Top of RECORDS SUPPLIED

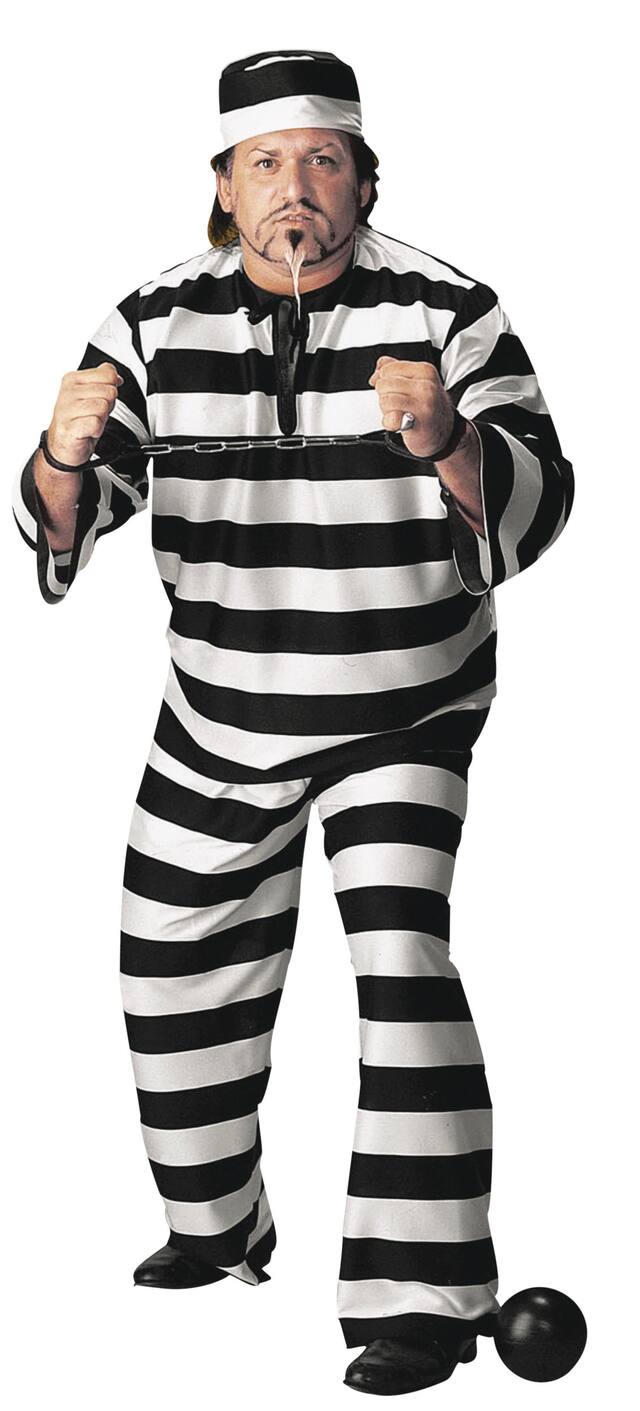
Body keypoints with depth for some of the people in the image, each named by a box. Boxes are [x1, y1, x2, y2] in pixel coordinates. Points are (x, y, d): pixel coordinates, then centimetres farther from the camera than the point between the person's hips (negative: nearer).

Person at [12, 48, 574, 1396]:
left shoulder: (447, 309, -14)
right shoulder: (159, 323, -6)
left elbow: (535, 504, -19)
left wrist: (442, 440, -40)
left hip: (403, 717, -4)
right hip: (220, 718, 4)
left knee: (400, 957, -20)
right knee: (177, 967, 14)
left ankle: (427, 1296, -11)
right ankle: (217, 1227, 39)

Bottom of RECORDS SUPPLIED

Please switch every "ankle" in the data above to "foot" and write out all the lines again with nothing else changed. Leave the pictures out of your answer.

● **RESULT FOR THIS EXERCISE**
Body keypoints with depth for some of the people in the image, each named by a box. Boxes are [x1, y1, x2, y2] in pixel coordinates. Points are (x, y, d): pixel coordinates, then centimetres farther from the camera than the point between the person's hips (negative: nearer).

Person at [12, 48, 574, 1396]:
left shoulder: (447, 309, -14)
right shoulder: (159, 323, -6)
left elbow: (535, 504, -19)
left wrist: (442, 440, -40)
left hip: (403, 717, -4)
right hip: (220, 718, 4)
left knee: (400, 957, -20)
right knee: (177, 967, 14)
left foot: (427, 1296, -11)
right foot: (217, 1227, 39)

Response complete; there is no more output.